Mesmo antes da compra, uma comissão técnica formada por portaria, composta de sete membros, fez o levantamento histórico, ambiental, estrutural e documental do Casario para o posterior tombamento. Depois de todo o estudo realizado pela comissão, e completado o tempo estipulado por lei para manifestação do proprietário, foi encaminhado o procedimento para a confecção do decreto do tombamento. Que também não foi oficializado, porém, conforme adiantou Jonas Pereira, está pendente apenas de alguns trâmites legais, o que deve ficar pronto esta semana.
REFORMA
Ao tempo que concluía o processo de tombamento, a Prefeitura conseguiu comprar o Casario e imediatamente iniciou uma reforma completa no local. Segundo Amilton Scheffer, diretor do Banco da Gente, responsável pela administração do Casario, o local histórico passará por uma revitalização completa. Garantindo que vai conservar a estrutura atual, Amilton assegurou que a reforma, que está sendo executada pela Companhia Desenvolvimento de Rondonópolis (Coder), vai dar vida nova para o conjunto de casas e para o ambiente. Desde a calçada, a parte elétrica, a hidráulica, o madeiramento, o telhado, a pintura e a iluminação serão totalmente revitalizados.
Para conseguir telhas idênticas às usadas originalmente na construção, Amilton contou que teve que ir buscar nas cidades vizinhas, Galiléia e Pedra Preta, onde conseguiram três mil telhas, de casas antigas para fazer a cobertura do Casario. Ainda assim, as telhas estão sendo lavadas e resinadas para garantir sua conservação. Além disso, será colocado um isolante entre o forro e o telhado, para evitar infiltrações.
Quanto as paredes, apesar de serem feitas de adobes (tijolos feitos de barro, água e amassado com os pés), Amilton afirmou que estão em bom estado e que não necessita de cuidados especiais.

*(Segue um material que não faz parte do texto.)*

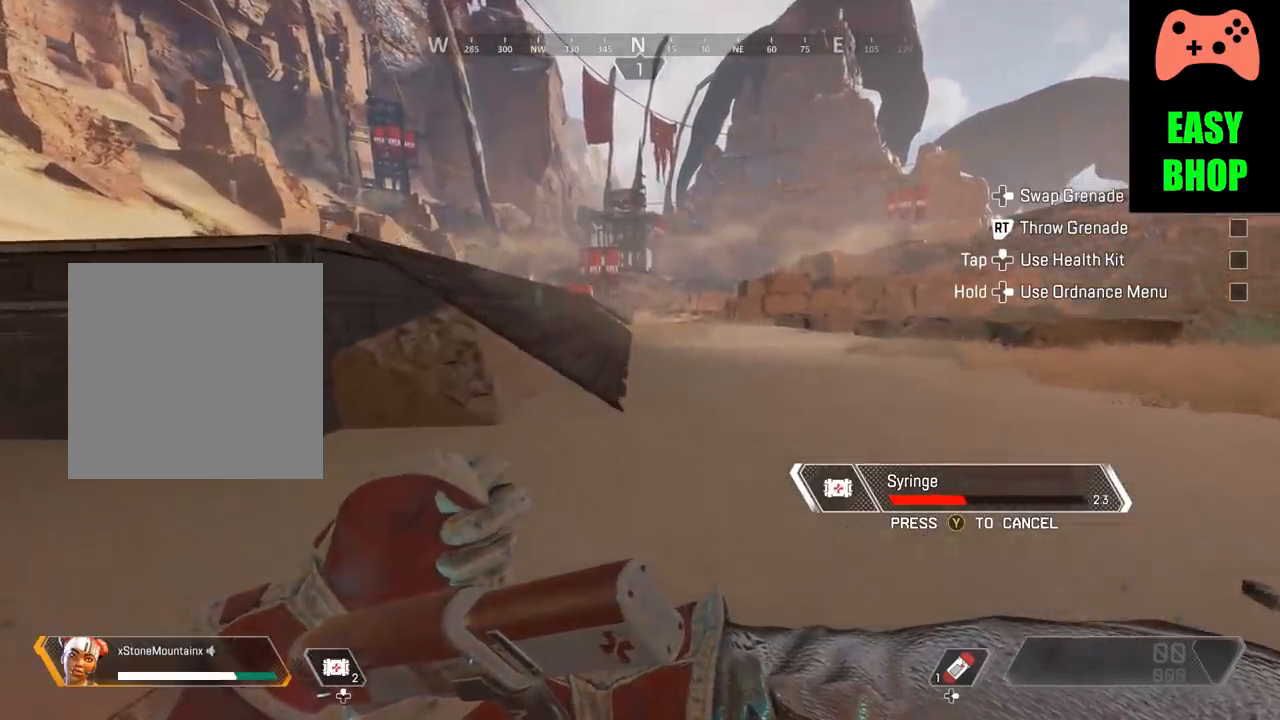
{"buttons": ["B"], "left_stick": "up-right", "right_stick": "center", "events": [[117, "left_stick", "up-right"], [200, "A", "up"]]}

Assim como a parte de madeiramento, que segundo ele, é composto de aroeira e piúva, e que por ter sido cortadas e lapidadas a mão, também estão em ótimo estado de conservação.
“A idéia é manter um lugar artesanal, cultural e artístico” comentou o diretor do Banco da Gente. Ele afirmou ainda, que o prefeito pretende fazer uma concha acústica apropriada para espetáculos musicais. Além disso, o local deverá abrigar um restaurante, bar, pizzaria, uma casa de vinho, outra de suco e uma central de informações turísticas e culturais. Ainda segundo Amilton, até o final do mês a reforma do local deve estar concluída.